▸ Your task
Return each line in the records below that includes "spricht".

▸ Records shown
★ ★ ★
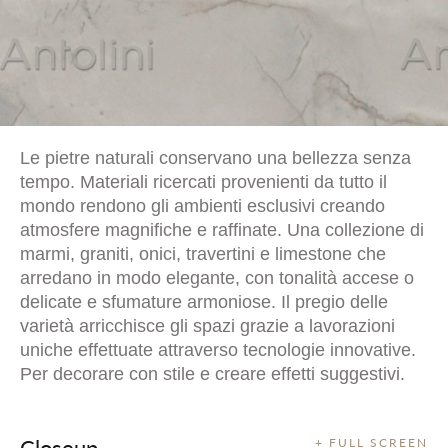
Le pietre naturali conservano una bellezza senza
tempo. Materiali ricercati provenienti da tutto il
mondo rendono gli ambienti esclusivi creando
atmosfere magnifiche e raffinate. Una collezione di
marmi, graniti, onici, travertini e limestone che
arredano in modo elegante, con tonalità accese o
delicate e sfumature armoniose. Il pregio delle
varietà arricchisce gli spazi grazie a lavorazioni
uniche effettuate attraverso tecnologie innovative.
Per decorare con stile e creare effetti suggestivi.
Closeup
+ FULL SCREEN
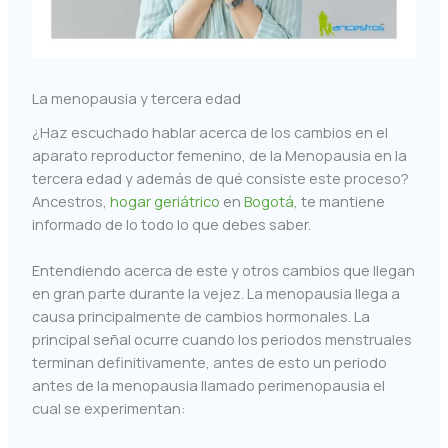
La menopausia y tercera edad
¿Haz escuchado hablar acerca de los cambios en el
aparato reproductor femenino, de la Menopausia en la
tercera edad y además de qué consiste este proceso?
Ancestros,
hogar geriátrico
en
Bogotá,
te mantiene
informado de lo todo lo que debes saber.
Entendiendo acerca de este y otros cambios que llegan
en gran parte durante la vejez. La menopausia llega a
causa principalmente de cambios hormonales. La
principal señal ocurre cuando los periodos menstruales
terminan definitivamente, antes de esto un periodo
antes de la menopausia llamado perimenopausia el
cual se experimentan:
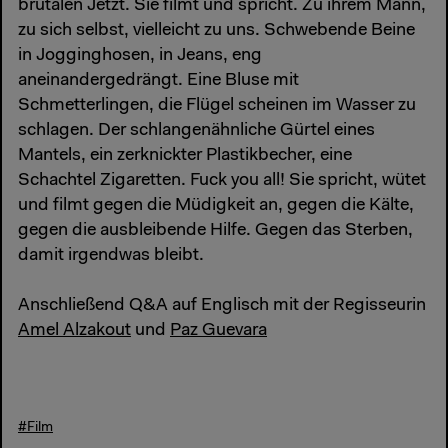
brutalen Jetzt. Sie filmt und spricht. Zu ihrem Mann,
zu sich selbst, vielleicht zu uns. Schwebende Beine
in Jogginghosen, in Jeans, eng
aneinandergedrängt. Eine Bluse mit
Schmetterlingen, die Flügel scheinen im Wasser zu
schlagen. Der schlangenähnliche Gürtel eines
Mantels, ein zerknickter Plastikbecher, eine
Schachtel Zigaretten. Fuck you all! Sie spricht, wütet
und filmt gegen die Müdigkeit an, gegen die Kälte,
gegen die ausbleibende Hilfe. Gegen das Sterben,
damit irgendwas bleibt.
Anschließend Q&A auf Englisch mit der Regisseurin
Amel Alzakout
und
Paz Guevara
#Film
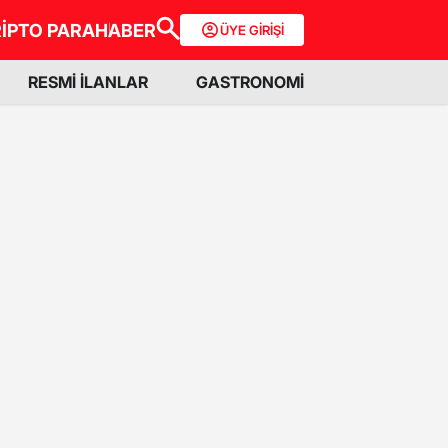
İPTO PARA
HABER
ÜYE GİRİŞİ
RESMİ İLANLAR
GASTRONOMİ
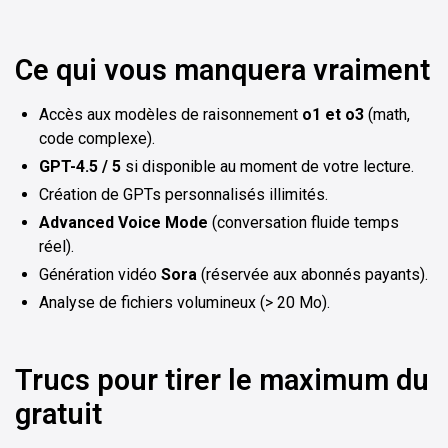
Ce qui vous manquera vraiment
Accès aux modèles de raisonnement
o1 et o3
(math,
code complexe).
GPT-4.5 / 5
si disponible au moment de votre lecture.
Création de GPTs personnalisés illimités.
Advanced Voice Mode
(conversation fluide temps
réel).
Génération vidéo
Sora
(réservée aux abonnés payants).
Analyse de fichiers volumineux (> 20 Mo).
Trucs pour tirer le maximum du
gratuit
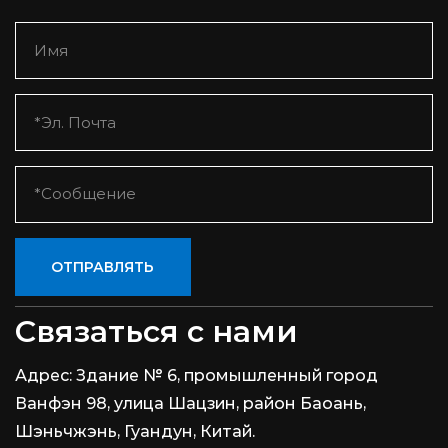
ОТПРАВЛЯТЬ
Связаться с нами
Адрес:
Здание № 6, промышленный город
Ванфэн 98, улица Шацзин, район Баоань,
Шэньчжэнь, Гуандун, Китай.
★ ★ ★
▸ Result for this exercise
brutalen Jetzt. Sie filmt und spricht. Zu ihrem Mann,
Schachtel Zigaretten. Fuck you all! Sie spricht, wütet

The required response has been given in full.